Written problem 1
In the forum thread about changing brakes, what car is the original poster working on?
Written problem 2
From the brake forum thread, extract the passage starting at "# Need help" and ending at "(Jan 13, 2003)".
Written problem 3
Write what comes next in the forum thread about changing brakes, picking up from its final line.

# Need help quick



## C1awHamm3r (Apr 13, 2005)

My brother in law is showing me how to change the brakes on my 93 240sx and he is having a lot of trouble. The piston that is suppose to compress so you can put the new pads and rotors on will not budge at all. We have tried bleeding the brake line and everything. We have taken the caliper all the way off and it is still giving us trouble. I would appreciate help quick.


----------



## ReVerm (Jan 13, 2003)

C1awHamm3r said:


> My brother in law is showing me how to change the brakes on my 93 240sx and he is having a lot of trouble. The piston that is suppose to compress so you can put the new pads and rotors on will not budge at all. We have tried bleeding the brake line and everything. We have taken the caliper all the way off and it is still giving us trouble. I would appreciate help quick.

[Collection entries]
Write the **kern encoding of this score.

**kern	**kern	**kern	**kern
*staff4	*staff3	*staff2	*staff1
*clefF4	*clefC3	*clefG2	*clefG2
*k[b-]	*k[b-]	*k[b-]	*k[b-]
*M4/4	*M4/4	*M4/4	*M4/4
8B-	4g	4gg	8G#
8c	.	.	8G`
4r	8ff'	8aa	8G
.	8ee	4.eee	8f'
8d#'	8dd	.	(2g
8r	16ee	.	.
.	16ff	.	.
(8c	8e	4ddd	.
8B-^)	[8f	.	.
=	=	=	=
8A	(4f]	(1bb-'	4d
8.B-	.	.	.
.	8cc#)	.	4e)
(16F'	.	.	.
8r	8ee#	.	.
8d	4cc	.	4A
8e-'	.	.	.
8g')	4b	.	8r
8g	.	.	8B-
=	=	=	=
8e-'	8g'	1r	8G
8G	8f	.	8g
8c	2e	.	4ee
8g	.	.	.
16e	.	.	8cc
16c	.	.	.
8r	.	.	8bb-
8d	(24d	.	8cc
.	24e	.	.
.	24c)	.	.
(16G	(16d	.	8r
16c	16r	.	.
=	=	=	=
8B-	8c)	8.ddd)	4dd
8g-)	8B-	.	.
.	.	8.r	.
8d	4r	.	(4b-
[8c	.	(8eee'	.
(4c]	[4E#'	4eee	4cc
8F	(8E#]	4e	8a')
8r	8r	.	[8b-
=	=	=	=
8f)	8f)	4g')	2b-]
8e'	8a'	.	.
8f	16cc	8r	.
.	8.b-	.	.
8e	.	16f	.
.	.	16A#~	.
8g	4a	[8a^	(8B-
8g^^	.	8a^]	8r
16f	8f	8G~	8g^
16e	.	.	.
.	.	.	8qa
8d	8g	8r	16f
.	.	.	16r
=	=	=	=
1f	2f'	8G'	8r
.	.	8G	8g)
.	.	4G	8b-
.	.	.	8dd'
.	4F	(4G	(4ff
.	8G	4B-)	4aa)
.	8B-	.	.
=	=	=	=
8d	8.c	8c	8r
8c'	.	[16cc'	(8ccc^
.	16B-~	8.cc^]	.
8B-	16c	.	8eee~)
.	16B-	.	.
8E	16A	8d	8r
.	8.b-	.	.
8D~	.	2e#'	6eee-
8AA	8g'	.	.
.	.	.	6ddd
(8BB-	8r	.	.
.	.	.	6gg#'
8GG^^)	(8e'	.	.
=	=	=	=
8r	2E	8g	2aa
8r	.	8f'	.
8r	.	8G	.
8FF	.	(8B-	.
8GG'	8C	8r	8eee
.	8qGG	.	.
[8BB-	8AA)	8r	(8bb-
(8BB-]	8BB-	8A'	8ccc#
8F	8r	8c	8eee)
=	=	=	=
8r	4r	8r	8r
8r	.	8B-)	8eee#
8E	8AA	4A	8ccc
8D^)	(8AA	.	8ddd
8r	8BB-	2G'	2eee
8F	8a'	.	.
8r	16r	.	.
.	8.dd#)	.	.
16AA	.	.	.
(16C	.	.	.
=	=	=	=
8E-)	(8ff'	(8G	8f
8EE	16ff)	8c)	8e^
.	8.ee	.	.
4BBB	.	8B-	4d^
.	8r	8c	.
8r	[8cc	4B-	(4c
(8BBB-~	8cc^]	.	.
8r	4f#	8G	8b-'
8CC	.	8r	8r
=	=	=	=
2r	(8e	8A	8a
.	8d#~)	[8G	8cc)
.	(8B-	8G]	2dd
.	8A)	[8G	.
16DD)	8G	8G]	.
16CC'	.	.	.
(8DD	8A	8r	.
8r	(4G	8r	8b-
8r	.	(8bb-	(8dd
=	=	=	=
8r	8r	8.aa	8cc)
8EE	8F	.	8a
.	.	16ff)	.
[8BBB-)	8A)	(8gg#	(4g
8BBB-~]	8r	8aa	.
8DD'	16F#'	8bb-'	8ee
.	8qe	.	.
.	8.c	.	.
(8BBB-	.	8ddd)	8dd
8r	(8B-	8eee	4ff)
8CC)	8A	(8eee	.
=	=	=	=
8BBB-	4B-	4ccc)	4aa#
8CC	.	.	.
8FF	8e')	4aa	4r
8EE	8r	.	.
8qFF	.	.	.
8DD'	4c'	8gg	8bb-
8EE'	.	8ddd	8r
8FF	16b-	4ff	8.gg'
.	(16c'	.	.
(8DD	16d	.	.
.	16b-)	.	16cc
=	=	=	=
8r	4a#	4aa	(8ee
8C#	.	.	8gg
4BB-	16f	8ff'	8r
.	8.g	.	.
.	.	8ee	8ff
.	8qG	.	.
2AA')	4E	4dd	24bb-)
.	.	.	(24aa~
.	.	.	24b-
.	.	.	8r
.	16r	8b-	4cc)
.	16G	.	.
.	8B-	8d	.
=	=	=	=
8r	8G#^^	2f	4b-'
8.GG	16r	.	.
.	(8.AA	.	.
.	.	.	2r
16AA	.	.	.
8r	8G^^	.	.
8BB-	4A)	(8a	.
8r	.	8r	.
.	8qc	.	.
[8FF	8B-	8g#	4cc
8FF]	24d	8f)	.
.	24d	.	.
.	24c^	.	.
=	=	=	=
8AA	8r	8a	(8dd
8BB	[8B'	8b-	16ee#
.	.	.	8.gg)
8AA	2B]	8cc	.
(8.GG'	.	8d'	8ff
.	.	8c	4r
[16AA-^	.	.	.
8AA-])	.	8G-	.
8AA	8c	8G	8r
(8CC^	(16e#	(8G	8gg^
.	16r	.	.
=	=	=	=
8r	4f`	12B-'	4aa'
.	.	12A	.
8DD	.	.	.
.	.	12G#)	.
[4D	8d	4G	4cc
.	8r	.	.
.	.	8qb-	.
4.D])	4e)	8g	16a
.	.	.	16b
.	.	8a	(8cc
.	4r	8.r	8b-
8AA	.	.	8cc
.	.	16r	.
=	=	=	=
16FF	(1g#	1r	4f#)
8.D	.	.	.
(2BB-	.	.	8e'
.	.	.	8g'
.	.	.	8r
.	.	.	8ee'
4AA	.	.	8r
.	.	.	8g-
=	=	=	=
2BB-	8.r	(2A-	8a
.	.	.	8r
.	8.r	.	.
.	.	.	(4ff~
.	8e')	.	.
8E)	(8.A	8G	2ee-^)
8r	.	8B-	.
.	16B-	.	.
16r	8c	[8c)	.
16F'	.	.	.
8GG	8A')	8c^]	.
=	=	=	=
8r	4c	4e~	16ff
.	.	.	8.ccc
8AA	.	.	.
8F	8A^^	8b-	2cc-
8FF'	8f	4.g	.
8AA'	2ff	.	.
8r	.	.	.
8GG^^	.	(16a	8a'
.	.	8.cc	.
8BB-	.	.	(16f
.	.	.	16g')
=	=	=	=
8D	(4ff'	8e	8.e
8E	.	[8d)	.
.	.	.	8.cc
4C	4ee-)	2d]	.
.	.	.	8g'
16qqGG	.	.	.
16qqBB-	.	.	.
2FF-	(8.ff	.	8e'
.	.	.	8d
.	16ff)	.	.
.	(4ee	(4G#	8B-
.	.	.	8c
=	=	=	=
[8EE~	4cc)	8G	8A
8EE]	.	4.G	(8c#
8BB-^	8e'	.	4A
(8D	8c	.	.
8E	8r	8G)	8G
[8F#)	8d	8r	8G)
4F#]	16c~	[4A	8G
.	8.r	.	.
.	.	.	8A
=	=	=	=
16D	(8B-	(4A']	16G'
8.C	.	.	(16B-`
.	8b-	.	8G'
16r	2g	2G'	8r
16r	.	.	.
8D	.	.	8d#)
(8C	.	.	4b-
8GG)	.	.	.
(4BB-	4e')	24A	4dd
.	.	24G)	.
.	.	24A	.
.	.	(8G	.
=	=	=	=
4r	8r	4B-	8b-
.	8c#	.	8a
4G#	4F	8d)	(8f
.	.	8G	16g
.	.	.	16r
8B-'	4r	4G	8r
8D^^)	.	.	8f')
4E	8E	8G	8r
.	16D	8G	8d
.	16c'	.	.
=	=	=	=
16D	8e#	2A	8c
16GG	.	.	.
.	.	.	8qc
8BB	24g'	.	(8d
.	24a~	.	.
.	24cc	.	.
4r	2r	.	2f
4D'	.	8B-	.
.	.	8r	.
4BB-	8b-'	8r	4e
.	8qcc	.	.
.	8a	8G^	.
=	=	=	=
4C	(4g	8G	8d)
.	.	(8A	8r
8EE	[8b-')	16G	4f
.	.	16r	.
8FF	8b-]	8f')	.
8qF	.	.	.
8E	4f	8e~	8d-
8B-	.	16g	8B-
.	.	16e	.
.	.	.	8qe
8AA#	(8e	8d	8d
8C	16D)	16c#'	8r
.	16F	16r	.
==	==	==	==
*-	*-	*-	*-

Output 1
A 93 240sx.

Output 2
# Need help quick



## C1awHamm3r (Apr 13, 2005)

My brother in law is showing me how to change the brakes on my 93 240sx and he is having a lot of trouble. The piston that is suppose to compress so you can put the new pads and rotors on will not budge at all. We have tried bleeding the brake line and everything. We have taken the caliper all the way off and it is still giving us trouble. I would appreciate help quick.


----------



## ReVerm (Jan 13, 2003)

Output 3
I donno if you got it already, but front brake pistons normally need to be compressed with a C clamp or a special tool (which essentially does the same thing. If it won't go in with a C clamp, the piston's probably seized and you will need to rebuild that caliper.

Rear calipers usually have a mechanism to retract the caliper. On many Nissan cars, you have to turn the piston itself using a pair of needle nose pliers.


----------



## C1awHamm3r (Apr 13, 2005)

Yeah figured it out after two hours and a couple of phone calls. Hell the front was easy. Thanks anyways.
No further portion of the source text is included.